Der Schauspieler und Filmproduzent Timothée Chalamet hat kürzlich die gesamte Opernwelt gegen sich aufgebracht. „Ich möchte nicht in der Oper oder im Ballett arbeiten“, sagte er, „Dinge, die am Leben erhalten werden müssen, obwohl sie allen egal sind.“ Autsch. Ich fühlte mich von dieser Aussage des Hollywood-Stars selbst ein wenig angegriffen. Wenige Stunden nach der Lektüre ging ich in die Staatsoper und sah Puccinis „Turandot“. Das Haus war nahezu ausverkauft. Frenetischer Jubel brandete nicht erst auf, als der letzte Vorhang fiel.

Wenige Tage später sah ich mir in einem fast leeren Kinosaal zweieinhalb Stunden Timothée Chalamet an, wie er mit seinen berühmten zwei Gesichtsausdrücken und dem legendären Schlafzimmerblick, der einem aus Filmen wie „Call Me By Your Name“ oder „Dune“ so gut vertraut ist, eine weitere Version seiner selbst spielte. Diesmal Marty Mauser. Wieder war da der kleine Junge, emotional scheinbar etwas unterentwickelt, aber trotzig bis rotzfrech. Eine Figur, die überdauert. Ob er für Film und Darbietung am Wochenende den Oscar gewinnen wird? Abwarten.
Chalamets Opernschelte hatte aber auch eine ausgesprochen gute Seite. Die Opernwelt reagierte auf seinen flapsigen Zwei-Satz-Kommentar mit Selbstbehauptung: Aufnahmen von opulenten Inszenierungen, von vollbesetzten Opernhäusern, von begeistertem Applaus fluteten nicht nur meine Timeline – so lebendig! Nimm das, Timothée! Und zwar von allen Seiten, von überall! Es hagelte Einladungen an den Ketzer: Schau Dir doch noch mal genau an, was Du da totgesagt hast!

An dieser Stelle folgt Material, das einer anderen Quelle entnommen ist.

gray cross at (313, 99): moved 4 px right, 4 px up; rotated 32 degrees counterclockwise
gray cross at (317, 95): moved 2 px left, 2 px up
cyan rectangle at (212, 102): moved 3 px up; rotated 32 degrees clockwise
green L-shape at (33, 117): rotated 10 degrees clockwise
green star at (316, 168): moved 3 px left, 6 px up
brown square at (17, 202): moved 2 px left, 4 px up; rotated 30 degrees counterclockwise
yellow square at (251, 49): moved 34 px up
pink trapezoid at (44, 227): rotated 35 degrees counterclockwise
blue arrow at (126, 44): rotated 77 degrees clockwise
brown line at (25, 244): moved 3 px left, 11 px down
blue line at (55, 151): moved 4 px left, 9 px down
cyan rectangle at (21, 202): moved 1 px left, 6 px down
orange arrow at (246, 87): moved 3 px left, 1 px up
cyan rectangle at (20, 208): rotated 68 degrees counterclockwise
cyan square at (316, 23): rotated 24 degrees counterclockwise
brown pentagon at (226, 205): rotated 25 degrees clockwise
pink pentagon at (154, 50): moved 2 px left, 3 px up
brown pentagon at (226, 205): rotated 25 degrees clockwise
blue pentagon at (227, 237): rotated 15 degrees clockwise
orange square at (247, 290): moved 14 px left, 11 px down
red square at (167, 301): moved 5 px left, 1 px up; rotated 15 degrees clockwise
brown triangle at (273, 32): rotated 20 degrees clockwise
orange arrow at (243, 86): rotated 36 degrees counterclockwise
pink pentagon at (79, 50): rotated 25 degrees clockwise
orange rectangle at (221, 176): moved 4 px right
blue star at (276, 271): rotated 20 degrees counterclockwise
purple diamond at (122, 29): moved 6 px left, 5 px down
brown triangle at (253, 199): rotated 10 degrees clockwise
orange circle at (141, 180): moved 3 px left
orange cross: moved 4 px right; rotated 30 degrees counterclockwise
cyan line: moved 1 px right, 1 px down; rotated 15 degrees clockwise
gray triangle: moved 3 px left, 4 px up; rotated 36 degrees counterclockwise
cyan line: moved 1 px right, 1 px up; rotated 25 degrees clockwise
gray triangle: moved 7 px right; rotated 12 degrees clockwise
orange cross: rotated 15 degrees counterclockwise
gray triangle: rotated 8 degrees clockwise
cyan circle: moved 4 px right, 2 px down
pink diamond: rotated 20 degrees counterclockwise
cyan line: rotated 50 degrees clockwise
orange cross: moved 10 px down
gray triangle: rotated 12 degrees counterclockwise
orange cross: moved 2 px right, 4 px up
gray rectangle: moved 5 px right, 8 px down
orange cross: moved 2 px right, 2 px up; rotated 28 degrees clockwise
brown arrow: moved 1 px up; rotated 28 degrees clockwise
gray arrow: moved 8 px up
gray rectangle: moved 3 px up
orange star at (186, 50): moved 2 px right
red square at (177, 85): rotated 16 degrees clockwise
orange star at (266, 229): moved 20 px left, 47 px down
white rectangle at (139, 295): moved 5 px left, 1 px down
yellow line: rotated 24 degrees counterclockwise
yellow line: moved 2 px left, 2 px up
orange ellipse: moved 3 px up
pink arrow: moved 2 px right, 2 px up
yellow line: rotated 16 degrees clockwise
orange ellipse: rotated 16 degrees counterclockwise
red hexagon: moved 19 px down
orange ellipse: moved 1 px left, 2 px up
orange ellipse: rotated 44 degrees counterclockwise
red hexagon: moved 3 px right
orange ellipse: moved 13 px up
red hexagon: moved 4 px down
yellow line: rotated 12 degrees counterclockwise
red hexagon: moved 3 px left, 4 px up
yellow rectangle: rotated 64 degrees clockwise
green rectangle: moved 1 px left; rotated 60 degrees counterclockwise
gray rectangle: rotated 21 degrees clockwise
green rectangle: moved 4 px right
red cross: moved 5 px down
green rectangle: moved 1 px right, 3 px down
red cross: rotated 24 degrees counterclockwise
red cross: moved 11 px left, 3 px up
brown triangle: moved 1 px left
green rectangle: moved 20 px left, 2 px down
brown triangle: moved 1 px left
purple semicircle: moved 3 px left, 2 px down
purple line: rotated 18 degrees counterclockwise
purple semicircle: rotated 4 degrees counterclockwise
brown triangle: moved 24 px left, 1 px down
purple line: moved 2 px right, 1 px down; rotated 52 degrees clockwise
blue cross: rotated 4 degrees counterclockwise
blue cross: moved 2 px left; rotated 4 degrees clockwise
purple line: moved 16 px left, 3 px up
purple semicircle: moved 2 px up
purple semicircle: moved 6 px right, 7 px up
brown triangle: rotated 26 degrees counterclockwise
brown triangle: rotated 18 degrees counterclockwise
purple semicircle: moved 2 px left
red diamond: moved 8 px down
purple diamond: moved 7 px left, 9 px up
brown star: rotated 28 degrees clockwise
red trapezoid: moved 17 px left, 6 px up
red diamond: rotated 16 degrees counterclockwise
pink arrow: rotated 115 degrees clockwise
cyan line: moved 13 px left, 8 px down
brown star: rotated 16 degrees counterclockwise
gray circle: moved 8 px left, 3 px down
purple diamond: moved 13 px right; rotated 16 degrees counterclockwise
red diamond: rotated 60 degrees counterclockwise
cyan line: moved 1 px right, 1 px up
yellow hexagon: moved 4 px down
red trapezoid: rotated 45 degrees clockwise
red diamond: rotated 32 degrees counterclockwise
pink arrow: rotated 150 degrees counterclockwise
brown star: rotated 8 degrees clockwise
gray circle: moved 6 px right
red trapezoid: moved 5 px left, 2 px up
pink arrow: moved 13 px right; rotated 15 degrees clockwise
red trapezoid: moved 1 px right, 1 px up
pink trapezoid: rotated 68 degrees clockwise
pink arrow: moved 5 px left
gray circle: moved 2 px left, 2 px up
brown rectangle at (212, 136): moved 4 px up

Diese Antwort der Opernwelt erinnerte mich an ein Muster, das ich auch im Parlament schon des Öfteren beobachten konnte. Perfektioniert hat die Wendung wohl Niedersachsens Kultusministerin Julia Hamburg (Grüne). „Ich bin Ihnen für diese Aktuelle Stunde sehr dankbar“, sagt sie gerne, und lobt dann auch mal die Opposition: „Es zeigt, wie wichtig auch Ihnen dieses Thema ist.“ Wichtiger aber noch ist dieser Satz: „Das gibt mir die Gelegenheit, hier einige Dinge klarzustellen, bei denen zuletzt ein schräges Bild in der Öffentlichkeit entstanden ist.“ So, oder so ähnlich.
Insbesondere in der Kultuspolitik gab es ja zuletzt viele Bilder, die korrigiert werden mussten. Ein Mangel an Jesus im Reli-KC, Oberstufe ohne Französisch und Politik, Ganztagszwang für Grundschulen…
Mit Matthias Aschern vom Schulleitungsverband habe ich zwar nicht über Timothée Chalamet gesprochen, sehr ausführlich aber über all diese bildungspolitischen Debatten aus dem vorangegangenen Absatz. Seine Antworten finden Sie im Interview. Und hier – danke, dass Sie fragen – finden Sie den Gesamtüberblick über unsere heutigen Themen:
Falls Sie an diesem Freitagabend noch nichts vorhaben: Um 19:30 Uhr geben sie in der Staatsoper Hannover das Ballett „Schwanensee. Rotbarts Geschichte“. Wollen Sie sich derweil vor der Oscarverleihung noch schnell ein Bild von Timothée Chalamet machen: Um 20:15 Uhr läuft „Marty Supreme“ im Kino am Raschplatz im englischsprachigen Original mit Untertiteln.
Für was auch immer Sie sich entscheiden: Starten Sie gut ins Wochenende!